Supplied data —
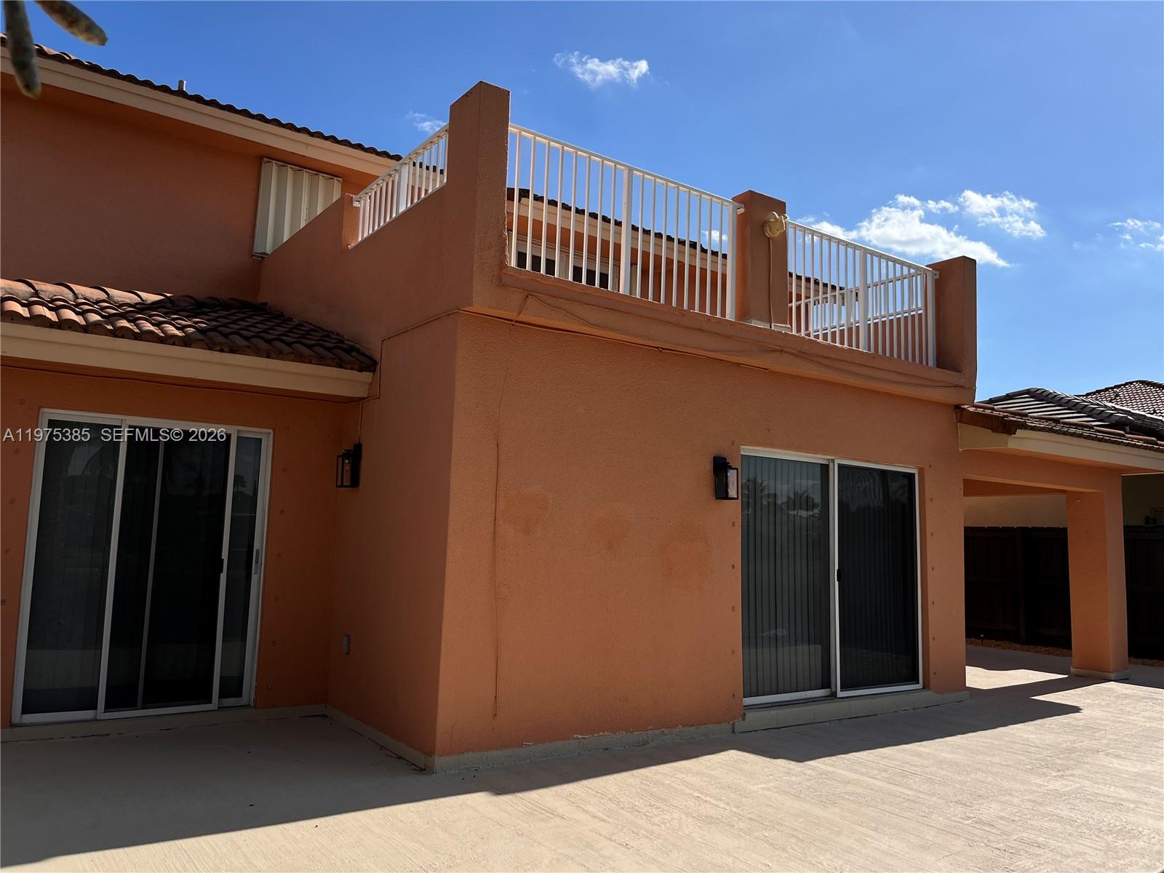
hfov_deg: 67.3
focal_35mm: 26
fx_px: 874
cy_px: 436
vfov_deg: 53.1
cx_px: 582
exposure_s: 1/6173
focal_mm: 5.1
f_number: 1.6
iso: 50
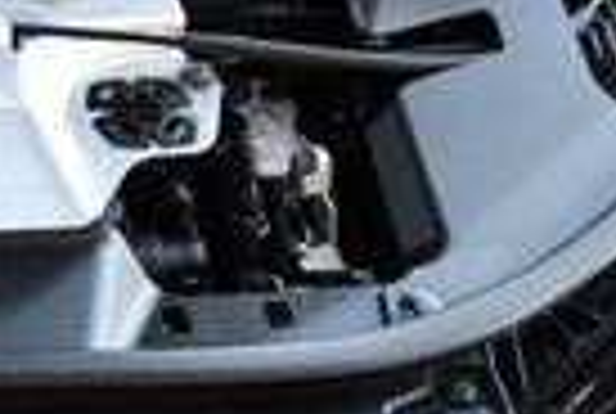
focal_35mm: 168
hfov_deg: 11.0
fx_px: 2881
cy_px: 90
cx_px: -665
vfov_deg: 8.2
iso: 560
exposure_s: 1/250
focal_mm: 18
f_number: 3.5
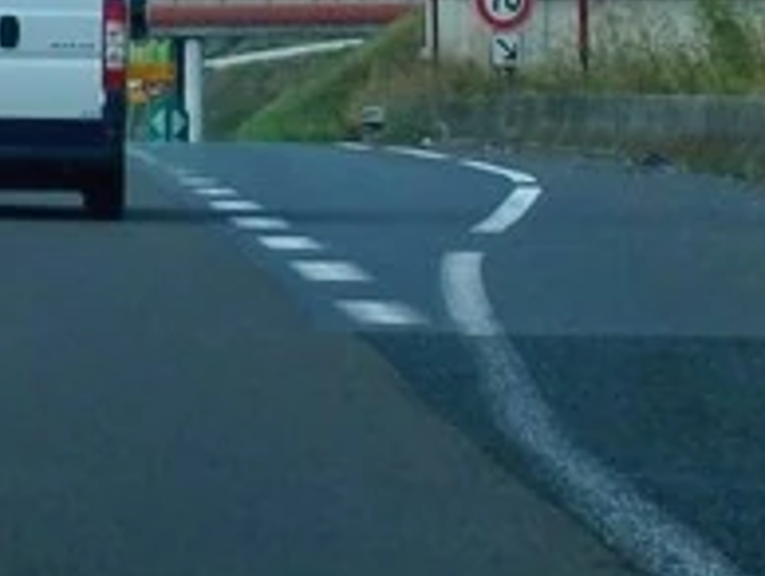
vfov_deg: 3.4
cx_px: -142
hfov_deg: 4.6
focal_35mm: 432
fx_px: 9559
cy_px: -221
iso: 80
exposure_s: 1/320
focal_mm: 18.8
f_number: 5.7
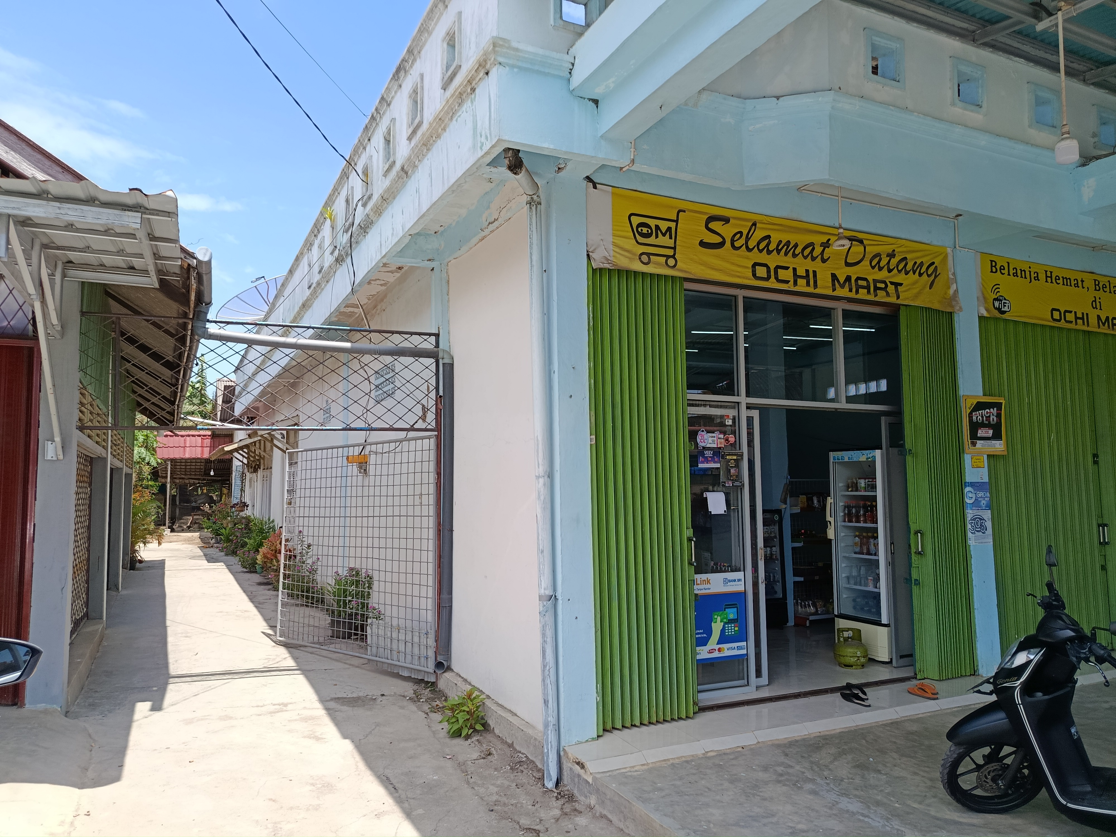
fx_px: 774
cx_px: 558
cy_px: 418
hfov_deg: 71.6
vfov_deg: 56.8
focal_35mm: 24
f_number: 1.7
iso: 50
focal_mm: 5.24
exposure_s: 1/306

Directions for this task — Repeat word for word the lines starting at the one with "cx_px: -142" and ending at the final line of the records above, both included; no pictures.

Solution for this task —
cx_px: -142
hfov_deg: 4.6
focal_35mm: 432
fx_px: 9559
cy_px: -221
iso: 80
exposure_s: 1/320
focal_mm: 18.8
f_number: 5.7
fx_px: 774
cx_px: 558
cy_px: 418
hfov_deg: 71.6
vfov_deg: 56.8
focal_35mm: 24
f_number: 1.7
iso: 50
focal_mm: 5.24
exposure_s: 1/306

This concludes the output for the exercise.